Extrait fourni:

Là, tu es au plus près de la tradition.
Jean-Louis Murat – Oui. Il me semble que dans la chanson française on s’est de plus en plus éloigné de la musique de la langue, jusqu’à arriver à une sorte d’impasse. Gainsbourg, Bashung, évidemment que c’est sensas. Mais si tu les mets sur l’arbre de la langue, c’est une branche morte. Tu ne vois pas quelle descendance ils peuvent avoir. Moi, j’essaie plutôt de rester dans le tronc, dans la montée de sève. Quand tu travailles sur des textes comme ça, tu t’aperçois que ce qu’on appelle la chanson française, c’est la langue classique, celle qui a été posée au XVIIe siècle et qui possède sa musique intérieure. Et on y revient toujours, quels que soient les détours.
Je pense par exemple à Carlos Jobim qui explique qu’il a inventé la bossa en jouant du Debussy. Il jouait du Debussy au piano, les fenêtres ouvertes, et c’est en entendant les rythmes provenant de la rue mélangés à Debussy qu’il a inventé la bossa. Et aujourd’hui, par un détour fulgurant, Salvador cartonne, en chanson française, avec un album bossa ! C’est pourquoi, à l’arrivée, je trouve pathétique la manière de Gainsbourg de jouer avec les mots. S’il parlait de la chanson comme d’un art mineur, c’est finalement qu’il ne s’en sortait pas ! Il aurait bien aimé faire toujours Je suis venu te dire que je m’en vais, faire du Verlaine, mais ça ne marchait pas.

Données fournies:
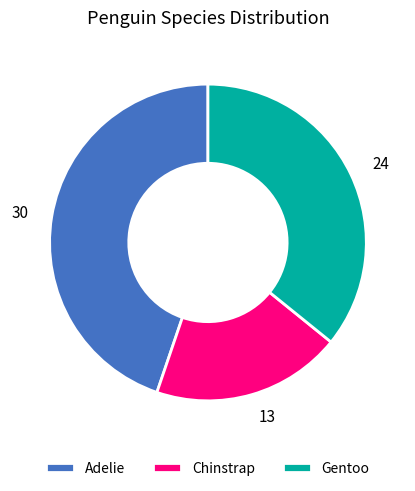

Is there any slice that represents more than half of the pie?

No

Votre consigne: Résumez en deux phrases l'extrait fourni, consacré à la chanson française vue par Jean-Louis Murat.

Réponse: Jean-Louis Murat estime que la chanson française s'est éloignée de la musique de la langue jusqu'à une impasse, que Gainsbourg et Bashung y forment une branche morte sans descendance, et qu'il s'efforce quant à lui de rester dans le tronc, la langue classique posée au XVIIe siècle, à laquelle on revient toujours. Évoquant Carlos Jobim, qui a inventé la bossa en mêlant Debussy aux rythmes de la rue, puis le succès actuel de Salvador avec un album bossa, il juge pathétique la manière dont Gainsbourg joue avec les mots, car celui-ci aurait voulu faire du Verlaine sans y parvenir.